Aim of the exercise :: Reproduce word for word the lines of the listing below, starting with its first line and continuing through the line that contains "6: (6, 231)", with both of those lines included.

Task data ::
++++++
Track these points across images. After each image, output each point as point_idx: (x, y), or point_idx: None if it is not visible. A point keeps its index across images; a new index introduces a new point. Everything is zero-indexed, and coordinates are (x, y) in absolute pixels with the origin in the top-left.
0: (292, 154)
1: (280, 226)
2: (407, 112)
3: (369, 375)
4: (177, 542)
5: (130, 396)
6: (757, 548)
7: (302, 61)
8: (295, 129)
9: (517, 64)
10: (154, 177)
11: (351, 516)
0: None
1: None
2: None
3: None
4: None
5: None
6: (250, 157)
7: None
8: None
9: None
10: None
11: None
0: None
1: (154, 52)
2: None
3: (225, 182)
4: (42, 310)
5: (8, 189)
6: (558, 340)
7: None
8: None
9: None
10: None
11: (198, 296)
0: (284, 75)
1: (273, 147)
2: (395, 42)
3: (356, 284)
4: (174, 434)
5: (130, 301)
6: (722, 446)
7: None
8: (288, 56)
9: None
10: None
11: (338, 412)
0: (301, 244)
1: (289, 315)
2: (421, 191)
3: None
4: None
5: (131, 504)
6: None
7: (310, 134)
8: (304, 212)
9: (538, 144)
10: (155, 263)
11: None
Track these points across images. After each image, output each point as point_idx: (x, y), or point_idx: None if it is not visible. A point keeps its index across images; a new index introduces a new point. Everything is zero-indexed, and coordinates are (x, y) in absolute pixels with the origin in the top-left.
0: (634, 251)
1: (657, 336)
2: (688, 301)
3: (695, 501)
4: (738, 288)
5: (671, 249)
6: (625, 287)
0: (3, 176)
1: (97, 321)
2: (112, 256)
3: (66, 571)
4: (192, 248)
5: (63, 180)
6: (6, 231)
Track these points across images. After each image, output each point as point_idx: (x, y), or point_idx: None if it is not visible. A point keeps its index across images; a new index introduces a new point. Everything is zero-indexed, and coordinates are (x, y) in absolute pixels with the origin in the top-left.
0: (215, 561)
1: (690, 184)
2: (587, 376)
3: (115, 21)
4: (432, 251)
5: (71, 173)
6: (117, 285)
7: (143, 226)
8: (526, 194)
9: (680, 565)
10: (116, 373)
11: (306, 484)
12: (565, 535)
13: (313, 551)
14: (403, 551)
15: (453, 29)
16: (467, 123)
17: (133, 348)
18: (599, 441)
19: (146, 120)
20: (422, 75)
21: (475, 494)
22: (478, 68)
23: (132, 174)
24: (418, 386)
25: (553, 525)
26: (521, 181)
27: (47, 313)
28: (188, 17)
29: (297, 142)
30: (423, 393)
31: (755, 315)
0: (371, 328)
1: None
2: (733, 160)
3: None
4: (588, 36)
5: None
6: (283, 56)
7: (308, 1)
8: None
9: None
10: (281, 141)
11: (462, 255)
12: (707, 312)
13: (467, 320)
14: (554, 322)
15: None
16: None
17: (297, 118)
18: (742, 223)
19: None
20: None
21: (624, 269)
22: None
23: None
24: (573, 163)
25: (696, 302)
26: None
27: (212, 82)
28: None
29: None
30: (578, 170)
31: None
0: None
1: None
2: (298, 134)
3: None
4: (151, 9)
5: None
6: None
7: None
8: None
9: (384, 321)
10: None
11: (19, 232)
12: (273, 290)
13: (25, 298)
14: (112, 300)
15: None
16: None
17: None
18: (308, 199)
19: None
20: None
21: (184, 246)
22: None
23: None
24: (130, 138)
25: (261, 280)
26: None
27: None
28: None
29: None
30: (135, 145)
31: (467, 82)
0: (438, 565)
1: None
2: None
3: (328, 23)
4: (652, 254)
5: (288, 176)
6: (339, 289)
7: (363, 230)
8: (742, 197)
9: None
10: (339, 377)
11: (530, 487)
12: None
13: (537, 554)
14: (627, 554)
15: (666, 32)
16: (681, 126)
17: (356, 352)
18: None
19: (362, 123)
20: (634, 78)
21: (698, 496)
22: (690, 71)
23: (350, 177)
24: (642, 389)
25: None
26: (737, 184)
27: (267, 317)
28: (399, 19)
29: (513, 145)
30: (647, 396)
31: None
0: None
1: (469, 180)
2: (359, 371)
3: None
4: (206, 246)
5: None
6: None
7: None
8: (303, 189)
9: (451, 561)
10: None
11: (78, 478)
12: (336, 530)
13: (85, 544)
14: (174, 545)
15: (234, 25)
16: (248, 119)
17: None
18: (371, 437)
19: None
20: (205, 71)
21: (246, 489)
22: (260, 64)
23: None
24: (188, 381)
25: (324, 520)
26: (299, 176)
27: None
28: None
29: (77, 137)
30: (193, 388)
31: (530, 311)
++++++
Response ::
Track these points across images. After each image, output each point as point_idx: (x, y), or point_idx: None if it is not visible. A point keeps its index across images; a new index introduces a new point. Everything is zero-indexed, and coordinates are (x, y) in absolute pixels with the origin in the top-left.
0: (292, 154)
1: (280, 226)
2: (407, 112)
3: (369, 375)
4: (177, 542)
5: (130, 396)
6: (757, 548)
7: (302, 61)
8: (295, 129)
9: (517, 64)
10: (154, 177)
11: (351, 516)
0: None
1: None
2: None
3: None
4: None
5: None
6: (250, 157)
7: None
8: None
9: None
10: None
11: None
0: None
1: (154, 52)
2: None
3: (225, 182)
4: (42, 310)
5: (8, 189)
6: (558, 340)
7: None
8: None
9: None
10: None
11: (198, 296)
0: (284, 75)
1: (273, 147)
2: (395, 42)
3: (356, 284)
4: (174, 434)
5: (130, 301)
6: (722, 446)
7: None
8: (288, 56)
9: None
10: None
11: (338, 412)
0: (301, 244)
1: (289, 315)
2: (421, 191)
3: None
4: None
5: (131, 504)
6: None
7: (310, 134)
8: (304, 212)
9: (538, 144)
10: (155, 263)
11: None
Track these points across images. After each image, output each point as point_idx: (x, y), or point_idx: None if it is not visible. A point keeps its index across images; a new index introduces a new point. Everything is zero-indexed, and coordinates are (x, y) in absolute pixels with the origin in the top-left.
0: (634, 251)
1: (657, 336)
2: (688, 301)
3: (695, 501)
4: (738, 288)
5: (671, 249)
6: (625, 287)
0: (3, 176)
1: (97, 321)
2: (112, 256)
3: (66, 571)
4: (192, 248)
5: (63, 180)
6: (6, 231)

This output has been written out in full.